* [PROVIDED ENTRIES]:

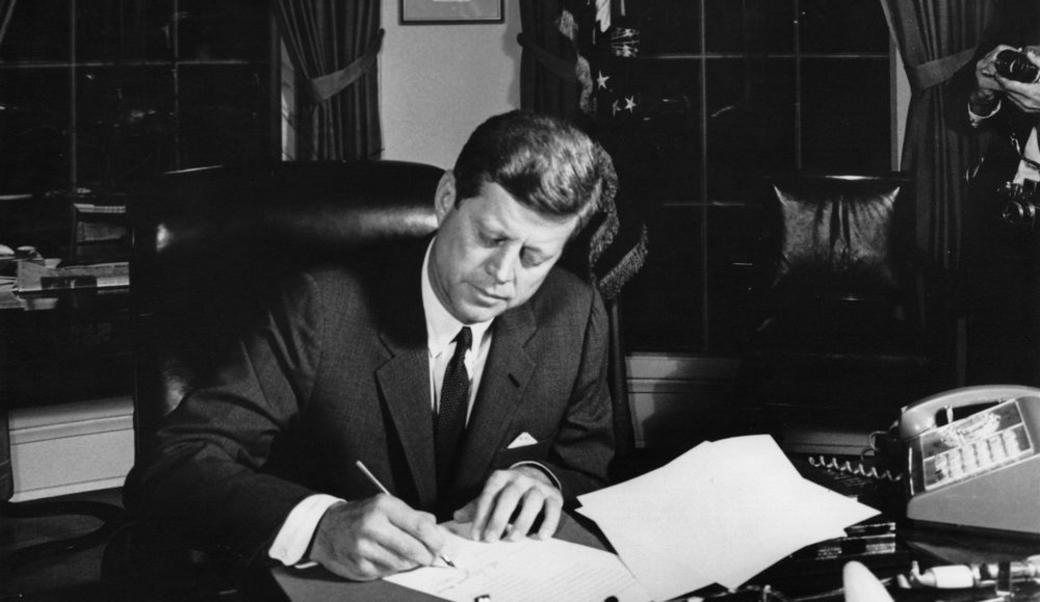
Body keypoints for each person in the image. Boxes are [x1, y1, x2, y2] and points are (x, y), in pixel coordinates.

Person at [124, 110, 618, 581]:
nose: (504, 276)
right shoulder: (322, 307)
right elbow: (174, 465)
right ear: (447, 198)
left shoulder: (573, 312)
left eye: (535, 257)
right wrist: (321, 525)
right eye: (490, 238)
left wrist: (542, 480)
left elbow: (588, 463)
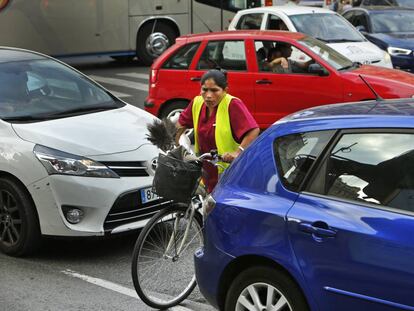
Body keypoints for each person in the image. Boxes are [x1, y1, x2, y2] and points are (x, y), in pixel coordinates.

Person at [175, 69, 260, 193]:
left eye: (214, 90)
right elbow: (181, 124)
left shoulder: (232, 104)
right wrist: (175, 144)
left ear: (225, 90)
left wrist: (237, 153)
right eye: (205, 90)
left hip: (229, 170)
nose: (209, 95)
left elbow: (253, 131)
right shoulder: (197, 102)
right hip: (206, 167)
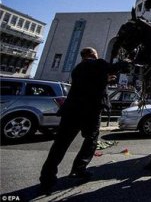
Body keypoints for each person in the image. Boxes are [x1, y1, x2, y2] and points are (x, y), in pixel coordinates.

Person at [39, 47, 127, 194]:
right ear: (92, 54)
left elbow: (90, 83)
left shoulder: (78, 69)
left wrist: (104, 79)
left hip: (71, 110)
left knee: (60, 144)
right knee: (91, 139)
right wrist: (127, 61)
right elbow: (114, 68)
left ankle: (47, 178)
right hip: (91, 111)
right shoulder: (98, 63)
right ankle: (79, 168)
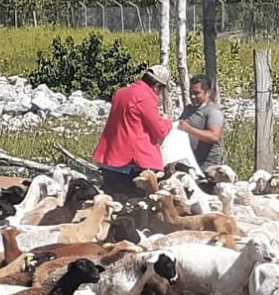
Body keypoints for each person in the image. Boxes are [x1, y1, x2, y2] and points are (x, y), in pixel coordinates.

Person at [93, 65, 172, 199]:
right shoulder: (144, 98)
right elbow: (160, 130)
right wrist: (166, 121)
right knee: (136, 203)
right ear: (157, 86)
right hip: (132, 163)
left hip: (111, 158)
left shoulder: (121, 93)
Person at [176, 75, 225, 170]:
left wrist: (189, 129)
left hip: (206, 166)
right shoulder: (188, 110)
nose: (193, 96)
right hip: (187, 163)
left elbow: (214, 136)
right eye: (191, 93)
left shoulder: (213, 112)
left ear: (208, 93)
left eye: (197, 93)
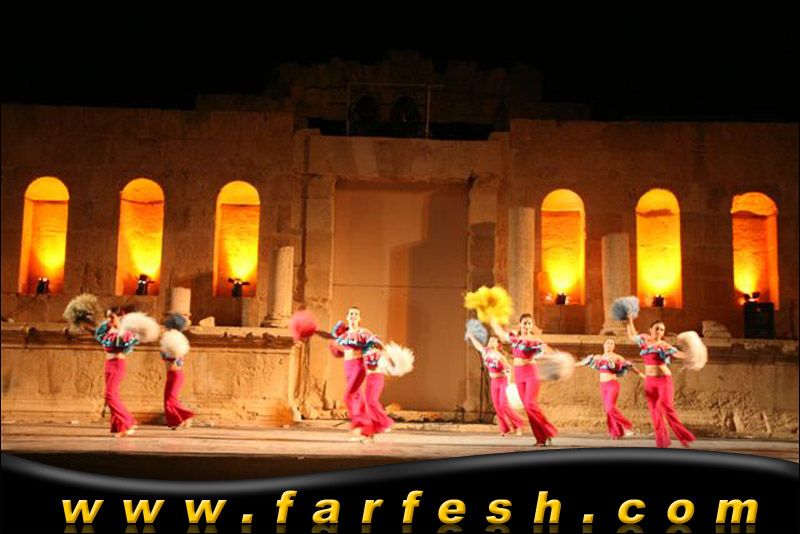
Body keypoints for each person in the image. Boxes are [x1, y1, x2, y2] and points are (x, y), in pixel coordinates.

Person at [625, 316, 696, 448]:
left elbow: (677, 354)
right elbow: (632, 335)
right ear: (650, 329)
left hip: (663, 381)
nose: (659, 332)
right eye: (657, 329)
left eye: (662, 330)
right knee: (655, 412)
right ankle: (662, 442)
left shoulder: (663, 345)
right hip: (650, 381)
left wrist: (691, 355)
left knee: (667, 409)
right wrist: (629, 320)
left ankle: (684, 437)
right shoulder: (644, 340)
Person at [491, 314, 557, 446]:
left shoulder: (534, 339)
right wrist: (493, 318)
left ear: (532, 326)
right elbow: (500, 332)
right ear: (520, 324)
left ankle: (548, 430)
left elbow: (546, 349)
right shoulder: (515, 338)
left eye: (529, 323)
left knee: (531, 404)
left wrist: (557, 356)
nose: (527, 326)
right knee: (527, 407)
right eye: (525, 323)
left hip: (531, 372)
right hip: (519, 373)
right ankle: (540, 439)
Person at [331, 307, 383, 440]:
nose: (353, 315)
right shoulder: (344, 335)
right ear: (347, 317)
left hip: (358, 366)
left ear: (359, 318)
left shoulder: (363, 332)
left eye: (356, 314)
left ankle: (362, 425)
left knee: (349, 396)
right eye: (351, 313)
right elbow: (337, 349)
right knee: (357, 398)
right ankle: (366, 431)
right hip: (347, 367)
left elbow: (376, 343)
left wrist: (377, 347)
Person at [576, 339, 644, 439]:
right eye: (608, 343)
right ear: (603, 345)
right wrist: (570, 365)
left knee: (610, 408)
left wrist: (642, 374)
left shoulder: (617, 357)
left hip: (612, 385)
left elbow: (629, 367)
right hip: (603, 386)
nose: (609, 345)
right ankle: (616, 433)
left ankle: (627, 426)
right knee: (608, 411)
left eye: (612, 343)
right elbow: (583, 362)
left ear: (614, 346)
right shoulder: (598, 357)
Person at [91, 307, 139, 437]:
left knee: (110, 395)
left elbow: (126, 345)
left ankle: (128, 422)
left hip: (118, 364)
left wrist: (121, 332)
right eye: (108, 317)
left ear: (120, 317)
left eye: (112, 317)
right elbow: (98, 335)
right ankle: (121, 427)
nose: (109, 320)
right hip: (108, 364)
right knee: (114, 395)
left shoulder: (125, 331)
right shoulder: (108, 329)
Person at [467, 334, 525, 437]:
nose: (490, 342)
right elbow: (478, 346)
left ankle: (518, 424)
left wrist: (508, 384)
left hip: (503, 381)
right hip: (494, 382)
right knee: (497, 406)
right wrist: (472, 337)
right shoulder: (486, 352)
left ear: (497, 344)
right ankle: (505, 429)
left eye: (493, 340)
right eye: (490, 340)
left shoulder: (500, 357)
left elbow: (508, 370)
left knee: (503, 404)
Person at [161, 313, 195, 430]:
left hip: (175, 374)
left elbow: (176, 357)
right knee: (169, 400)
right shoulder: (174, 338)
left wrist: (172, 359)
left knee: (170, 401)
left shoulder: (176, 339)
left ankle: (185, 416)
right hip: (172, 374)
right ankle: (179, 420)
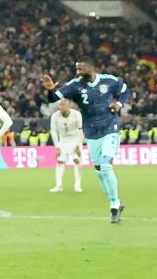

* [ASSIGNMENT]:
Write out the records once more, exactly as they stand, with no images.

* [SOLUTION]:
Body keypoints for each person in the image. Boxes are [x1, y1, x2, y2] and points are (x, y), in pixel coordinates.

Person at [124, 110, 618, 581]:
nose: (504, 276)
right shoulder: (322, 307)
right elbow: (174, 465)
right ear: (447, 198)
left shoulder: (573, 312)
left eye: (535, 257)
right wrist: (321, 525)
right eye: (490, 238)
left wrist: (542, 480)
left elbow: (588, 463)
Body keypoints for each person in the image. Boxes are [x1, y1, x2, y2] and points are (x, y), in pixel coordinates.

Person at [175, 69, 260, 193]:
left eye: (214, 90)
right elbow: (181, 124)
left shoulder: (232, 104)
right wrist: (175, 144)
left ear: (225, 90)
left wrist: (237, 153)
right eye: (205, 90)
left hip: (229, 170)
nose: (209, 95)
left elbow: (253, 131)
right shoulder: (197, 102)
right hip: (206, 167)
Body keypoints for each person in the image. Boxes are [x1, y1, x2, y2] and points are (x, y), in pixel coordinates.

Person at [39, 47, 127, 194]:
right ear: (92, 54)
left elbow: (90, 83)
left shoulder: (78, 69)
left wrist: (104, 79)
left hip: (71, 110)
left knee: (60, 144)
right knee: (91, 139)
right wrist: (127, 61)
right elbow: (114, 68)
left ankle: (47, 178)
right hip: (91, 111)
right shoulder: (98, 63)
right ankle: (79, 168)
Body keypoints for each person in the image. Boxes are [x1, y1, x2, y2] and points are (x, y), in pixel coordinates.

Person at [93, 65, 172, 199]:
right shoulder: (144, 98)
right elbow: (160, 130)
right wrist: (166, 121)
right knee: (136, 203)
right ear: (157, 86)
right hip: (132, 163)
left hip: (111, 158)
left shoulder: (121, 93)
Person at [176, 75, 225, 170]:
left wrist: (189, 129)
left hip: (206, 166)
right shoulder: (188, 110)
nose: (193, 96)
right hip: (187, 163)
left elbow: (214, 136)
right eye: (191, 93)
left shoulder: (213, 112)
left ear: (208, 93)
left eye: (197, 93)
Body keypoints for each person in the image. Boxes are [x1, y1, x2, y2] and points are (x, y), in pixel coordinates.

Person at [625, 316, 696, 448]:
left elbow: (677, 354)
right elbow: (632, 335)
right ear: (650, 329)
left hip: (663, 381)
nose: (659, 332)
right eye: (657, 329)
left eye: (662, 330)
right knee: (655, 412)
right ankle: (662, 442)
left shoulder: (663, 345)
right hip: (650, 381)
left wrist: (691, 355)
left knee: (667, 409)
right wrist: (629, 320)
left ankle: (684, 437)
right shoulder: (644, 340)
Person at [491, 314, 557, 446]:
left shoulder: (534, 339)
right wrist: (493, 318)
left ear: (532, 326)
right elbow: (500, 332)
right ear: (520, 324)
left ankle: (548, 430)
left elbow: (546, 349)
right shoulder: (515, 338)
left eye: (529, 323)
left knee: (531, 404)
left wrist: (557, 356)
nose: (527, 326)
right knee: (527, 407)
right eye: (525, 323)
left hip: (531, 372)
right hip: (519, 373)
right ankle: (540, 439)
Person at [331, 307, 383, 440]:
nose: (353, 315)
right shoulder: (344, 335)
right ear: (347, 317)
left hip: (358, 366)
left ear: (359, 318)
left shoulder: (363, 332)
left eye: (356, 314)
left ankle: (362, 425)
left knee: (349, 396)
right eye: (351, 313)
right elbow: (337, 349)
right knee: (357, 398)
right ankle: (366, 431)
right hip: (347, 367)
left elbow: (376, 343)
left wrist: (377, 347)
Person at [576, 339, 644, 439]:
right eye: (608, 343)
right ear: (603, 345)
right wrist: (570, 365)
left knee: (610, 408)
left wrist: (642, 374)
left shoulder: (617, 357)
left hip: (612, 385)
left elbow: (629, 367)
right hip: (603, 386)
nose: (609, 345)
right ankle: (616, 433)
left ankle: (627, 426)
right knee: (608, 411)
left eye: (612, 343)
right elbow: (583, 362)
left ear: (614, 346)
right shoulder: (598, 357)
Person at [91, 307, 139, 437]:
left knee: (110, 395)
left elbow: (126, 345)
left ankle: (128, 422)
left hip: (118, 364)
left wrist: (121, 332)
right eye: (108, 317)
left ear: (120, 317)
left eye: (112, 317)
right elbow: (98, 335)
right ankle: (121, 427)
nose: (109, 320)
right hip: (108, 364)
right knee: (114, 395)
left shoulder: (125, 331)
right shoulder: (108, 329)
Person at [467, 334, 525, 437]:
nose: (490, 342)
right elbow: (478, 346)
left ankle: (518, 424)
left wrist: (508, 384)
left hip: (503, 381)
right hip: (494, 382)
right knee: (497, 406)
right wrist: (472, 337)
right shoulder: (486, 352)
left ear: (497, 344)
right ankle: (505, 429)
left eye: (493, 340)
right eye: (490, 340)
left shoulder: (500, 357)
left elbow: (508, 370)
left knee: (503, 404)
Person at [161, 313, 195, 430]:
left hip: (175, 374)
left elbow: (176, 357)
right knee: (169, 400)
right shoulder: (174, 338)
left wrist: (172, 359)
left knee: (170, 401)
left shoulder: (176, 339)
left ankle: (185, 416)
right hip: (172, 374)
right ankle: (179, 420)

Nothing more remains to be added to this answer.